A system of equations involves multiple equations that share common variables. In this case, the system consists of two linear equations. The objective is to find values for each variable that satisfy all equations simultaneously. Variables here might be represented by letters like \( x \) and \( y \), and solving a system means identifying the points where these equations intersect if graphed on a coordinate plane.

There are several methods to solve systems of equations, such as substitution, elimination, or graphing. Solving using substitution, which we focus on here, is particularly helpful when one of the equations can easily be solved for a single variable. This way, you can express one variable in terms of the other, making the process simpler.

Remember, the solution to a system of linear equations can be a single point—where the lines intersect—no solution—if the lines are parallel, or infinitely many solutions—if the lines coincide.

Solving a linear equation involves finding the values of the variables that make the equation true. Linear refers to the highest power of the variable being one.

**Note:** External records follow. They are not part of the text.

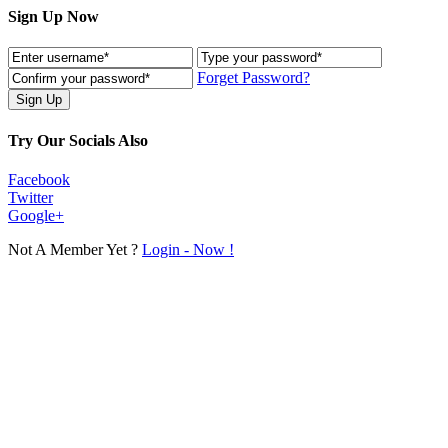
Sign Up Now
Forget Password?
Try Our Socials Also
Facebook
Twitter
Google+
Not A Member Yet ?
Login - Now !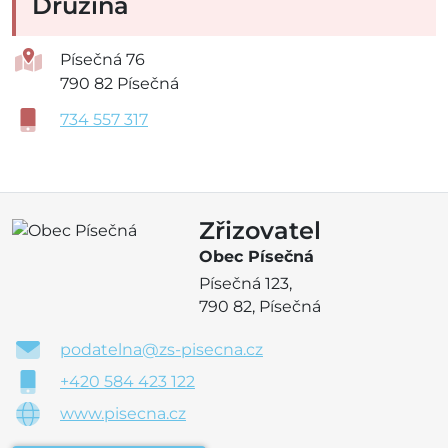
Družina
Písečná 76
790 82 Písečná
734 557 317
Zřizovatel
Obec Písečná
Písečná 123,
790 82, Písečná
podatelna@zs-pisecna.cz
+420 584 423 122
www.pisecna.cz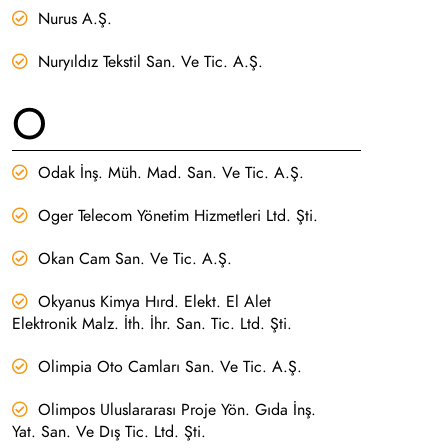
Nurus A.Ş.
Nuryıldız Tekstil San. Ve Tic. A.Ş.
O
Odak İnş. Müh. Mad. San. Ve Tic. A.Ş.
Oger Telecom Yönetim Hizmetleri Ltd. Şti.
Okan Cam San. Ve Tic. A.Ş.
Okyanus Kimya Hırd. Elekt. El Alet
Elektronik Malz. İth. İhr. San. Tic. Ltd. Şti.
Olimpia Oto Camları San. Ve Tic. A.Ş.
Olimpos Uluslararası Proje Yön. Gıda İnş.
Yat. San. Ve Dış Tic. Ltd. Şti.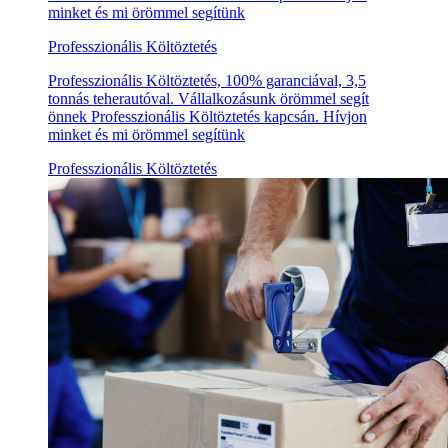
minket és mi örömmel segítünk
Professzionális Költöztetés
Professzionális Költöztetés, 100% garanciával, 3,5
tonnás teherautóval. Vállalkozásunk örömmel segít
önnek Professzionális Költöztetés kapcsán. Hívjon
minket és mi örömmel segítünk
Professzionális Költöztetés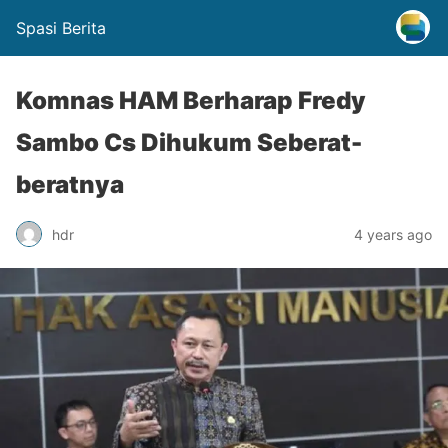
Spasi Berita
Komnas HAM Berharap Fredy
Sambo Cs Dihukum Seberat-
beratnya
hdr
4 years ago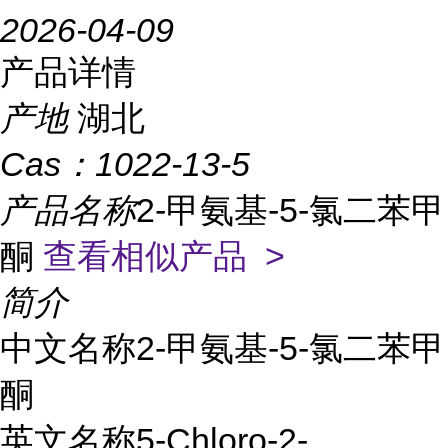
2026-04-09
产品详情
产地
湖北
Cas：
1022-13-5
产品名称
2-甲氨基-5-氯二苯甲
酮
查看相似产品 >
简介
中文名称2-甲氨基-5-氯二苯甲
酮
英文名称5-Chloro-2-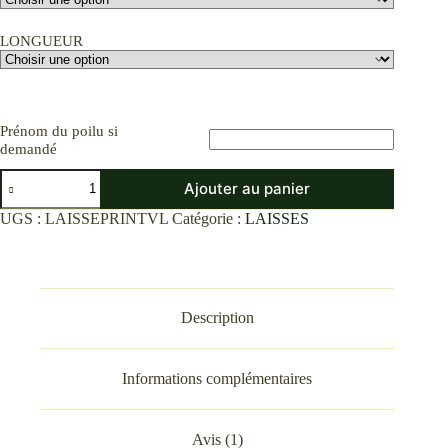
LONGUEUR
Prénom du poilu si
demandé
quantité
Ajouter au panier
de
Laisses
UGS :
LAISSEPRINTVL
Catégorie :
LAISSES
1,50M
Printemps
VintageLovers
Description
Informations complémentaires
Avis (1)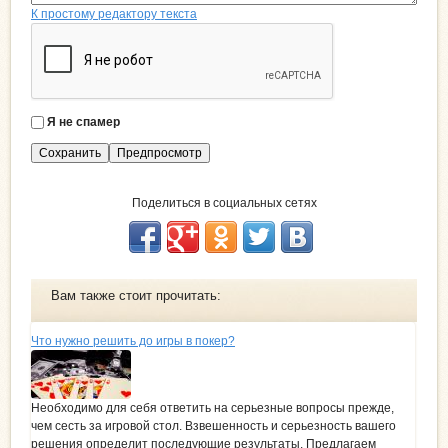
К простому редактору текста
Я не спамер
Я
с
п
а
Поделиться в социальных сетях
м
е
р
Вам также стоит прочитать:
Что нужно решить до игры в покер?
Необходимо для себя ответить на серьезные вопросы прежде,
чем сесть за игровой стол. Взвешенность и серьезность вашего
решения определит последующие результаты. Предлагаем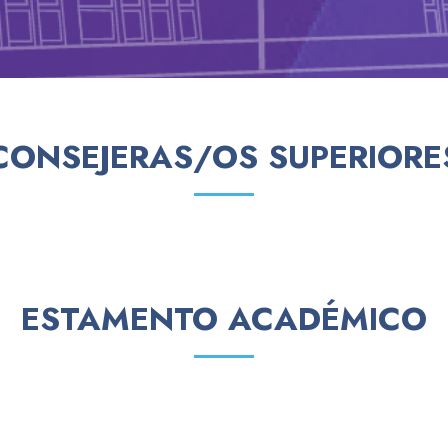
CONSEJERAS/OS SUPERIORE
ESTAMENTO ACADÉMICO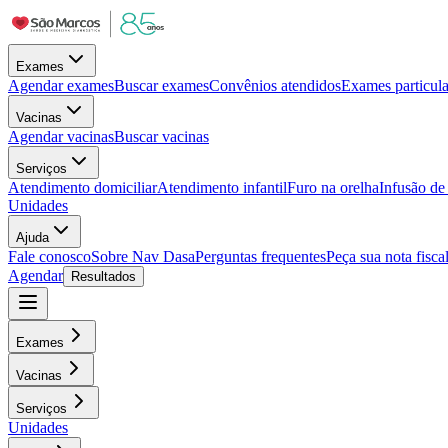
Exames
Agendar exames
Buscar exames
Convênios atendidos
Exames particula
Vacinas
Agendar vacinas
Buscar vacinas
Serviços
Atendimento domiciliar
Atendimento infantil
Furo na orelha
Infusão d
Unidades
Ajuda
Fale conosco
Sobre Nav Dasa
Perguntas frequentes
Peça sua nota fisca
Agendar
Resultados
Exames
Vacinas
Serviços
Unidades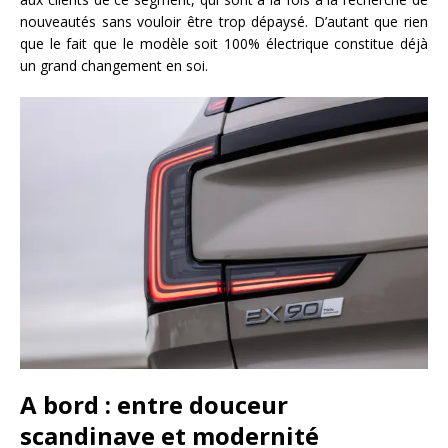
nouveautés sans vouloir être trop dépaysé. D’autant que rien
que le fait que le modèle soit 100% électrique constitue déjà
un grand changement en soi.
A bord : entre douceur
scandinave et modernité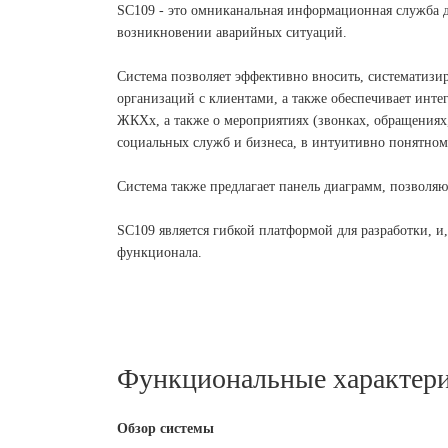
SC109 - это омниканальная информационная служба 
возникновении аварийных ситуаций.
Система позволяет эффективно вносить, систематизи
организаций с клиентами, а также обеспечивает инте
ЖКХх, а также о мероприятиях (звонках, обращениях,
социальных служб и бизнеса, в интуитивно понятном
Система также предлагает панель диаграмм, позволя
SC109 является гибкой платформой для разработки, и
функционала.
Функциональные характери
Обзор системы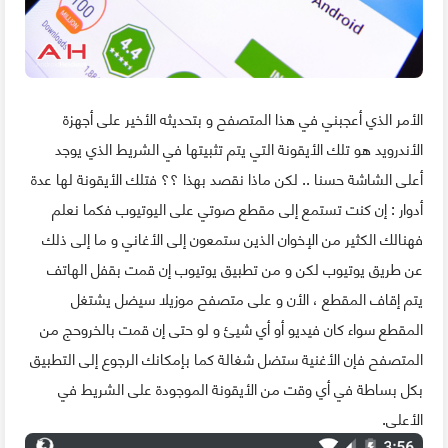
الأمر الذي أعجبني في هذا المتصفح و بتحديثه الأخير على أجهزة
الأندرويد هو تلك الأيقونة التي يتم تثبيتها في الشريط الذي يوجد
أعلى الشاشة حسنا .. لكن ماذا نقصد بهذا ؟؟ فتلك الأيقونة لها عدة
أدوار : إن كنت تستمع إلى مقطع صوتي على اليوتيوب فكما نعلم
فهنالك الكثير من الإخوان الذين ستمعون إلى الأغاني و ما إلى ذلك
عن طريق يوتيوب لكن و من تطبيق يوتيوب إن قمت بقفل الهاتف
يتم إقاف المقطع ، الأن و على متصفح موزيلا سيضل يشتغل
المقطع سواء كان فيديو أو أي شيئ و لو حتى إن قمت بالخروحج من
المتصفح فإن الأغنية ستضل شغالة كما بإمكانك الرجوع إلى التطبيق
بكل بساطة في أي وقت من الأيقونة الموجودة على الشريط في
الأعلى.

It's all about balancing both sides of the equation using operations that maintain equality.

In this exercise, we begin by isolating a variable in one equation. This means getting that variable by itself on one side of the equation to express it in terms of the other. Here, we isolated \( x \) in the second equation, setting it equal to \( y \) (so \( x = y \)). This made it possible to substitute directly into the other equation.

The steps are clear:

• Rearrange one equation to solve for one variable.
• Substitute that variable into the other equation.
• Solve the new equation to find the value of one variable.
• Substitute back to find the second variable.

Algebraic manipulation means performing operations to rearrange equations and simplify expressions. It’s an essential skill that allows you to shift terms across the equal sign, manipulate coefficients, and combine terms.

In our problem, the step of substituting \( x = y \) into the first equation demonstrates this. We then simplified the terms \(- \frac{y}{5} + \frac{y}{2} = -3\) by finding a common denominator or multiplying through to clear fractions. Multiplying each term by 10, a strategic choice here due to it being the least common multiple of 2 and 5, made it easier to proceed.

This simplified our equation to \( -2y + 5y = -30 \). Further combining like terms, \( 3y = -30 \), and then dividing by 3, gave us \( y = -10 \). This is a classic example of simplifying equations using fractions and variables to unlock the solution.